Commercial Director, Ian Plummer, provides his view on the latest new car registrations from the Society of Motor Manufacturers and Traders (SMMT)
While the figures show a 4.1% drop, these numbers don’t give a real representation of the market. The best way to describe it is, it’s like a calm swan on the surface but actually there’s been a furious amount of peddling by retailers and manufacturers just to get us here.
For one, the Real-world Driving Emissions (RDE) test deadline is in September which means vehicles that exceed emissions under the new rules can’t be sold as new cars after September. To help alleviate this, there has almost certainly been a high volume of stock which has been self-registered by retailers – and not actually sold to consumers. Although self-registrations are common practice to achieve retailer targets, dampened demand and these added stock pressures have made the task of reaching those targets even more of a battle than normal.
Brexit has a part to play too. The falling value of the pound either increases the imported prices of cars or directly reduces the profitability of around nine in 10 cars sold in the UK. So while retailers and manufacturers try to entice consumers with very strong offers, particularly to push out older stocks, these sales are increasing costly for them. Judging by the volatility of recent sales numbers, with some brands faring well but several others now well behind prior year, it’s clear that manufacturers face a decision about how sustainable such sales “push” can be in the longer term.
What now seems like a blip in AFV sales in June, the industry’s investment in electric vehicles is starting to reap the rewards now. While the availability and delivery lead times of some EVs is far from ideal on certain models, consumers’ appetite for these cars is high and registration figures are rising. However, we can’t rest on our laurels and must continue to incentivise and push these vehicles so that we can reach the ‘Road to Zero’ on time.
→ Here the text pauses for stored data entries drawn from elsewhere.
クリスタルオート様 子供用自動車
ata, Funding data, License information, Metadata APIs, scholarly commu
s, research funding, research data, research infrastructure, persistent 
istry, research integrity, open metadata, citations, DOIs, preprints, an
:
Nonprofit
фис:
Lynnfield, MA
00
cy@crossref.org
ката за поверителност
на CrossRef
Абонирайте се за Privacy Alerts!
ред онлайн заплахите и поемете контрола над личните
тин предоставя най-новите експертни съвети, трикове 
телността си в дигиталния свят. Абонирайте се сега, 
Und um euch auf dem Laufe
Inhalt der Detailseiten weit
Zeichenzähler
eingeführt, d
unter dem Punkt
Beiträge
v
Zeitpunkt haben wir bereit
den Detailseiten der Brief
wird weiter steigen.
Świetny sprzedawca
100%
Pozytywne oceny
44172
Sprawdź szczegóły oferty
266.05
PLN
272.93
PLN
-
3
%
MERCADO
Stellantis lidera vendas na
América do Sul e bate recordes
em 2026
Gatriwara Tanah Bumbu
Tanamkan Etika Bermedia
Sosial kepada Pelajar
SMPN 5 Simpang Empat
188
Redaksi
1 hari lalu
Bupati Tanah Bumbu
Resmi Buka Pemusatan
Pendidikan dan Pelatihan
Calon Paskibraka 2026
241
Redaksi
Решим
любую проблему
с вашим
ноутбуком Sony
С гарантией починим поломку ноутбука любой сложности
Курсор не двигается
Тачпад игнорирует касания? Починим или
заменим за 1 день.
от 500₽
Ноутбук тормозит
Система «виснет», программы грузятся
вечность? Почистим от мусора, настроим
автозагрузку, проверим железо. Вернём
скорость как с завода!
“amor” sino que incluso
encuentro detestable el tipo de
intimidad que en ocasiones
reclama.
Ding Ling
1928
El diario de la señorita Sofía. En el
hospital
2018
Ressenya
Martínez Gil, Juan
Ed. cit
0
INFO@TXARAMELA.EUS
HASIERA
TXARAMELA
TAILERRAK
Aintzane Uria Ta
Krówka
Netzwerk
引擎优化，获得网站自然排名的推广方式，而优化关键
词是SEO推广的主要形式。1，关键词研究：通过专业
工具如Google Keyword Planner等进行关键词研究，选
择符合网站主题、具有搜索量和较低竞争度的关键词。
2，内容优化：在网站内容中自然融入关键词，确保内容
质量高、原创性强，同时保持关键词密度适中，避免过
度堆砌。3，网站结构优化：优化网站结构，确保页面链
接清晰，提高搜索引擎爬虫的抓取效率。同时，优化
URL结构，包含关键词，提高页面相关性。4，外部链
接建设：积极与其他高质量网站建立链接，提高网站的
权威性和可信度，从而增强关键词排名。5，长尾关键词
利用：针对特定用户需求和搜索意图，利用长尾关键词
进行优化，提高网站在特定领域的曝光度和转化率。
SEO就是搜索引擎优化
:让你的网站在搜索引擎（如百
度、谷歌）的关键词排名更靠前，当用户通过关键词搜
It’s clearly not all doom and gloom for the industry though. Despite the challenges thrown at UK car buyers, they remain resilient and still as keen to regularly renew their cars. It’s precisely this type of accelerated renewal of the car parc towards cleaner engines which is crucial to our chances of significantly improving air quality. More broadly, we know that overall consumer appetite remains strong, with 141 million searches taking place across our site last month alone, which compares to 134 million last year. Consumers in the UK are still looking for cars but they are getting savvier and looking for the best deal, particularly in this time of economic uncertainty.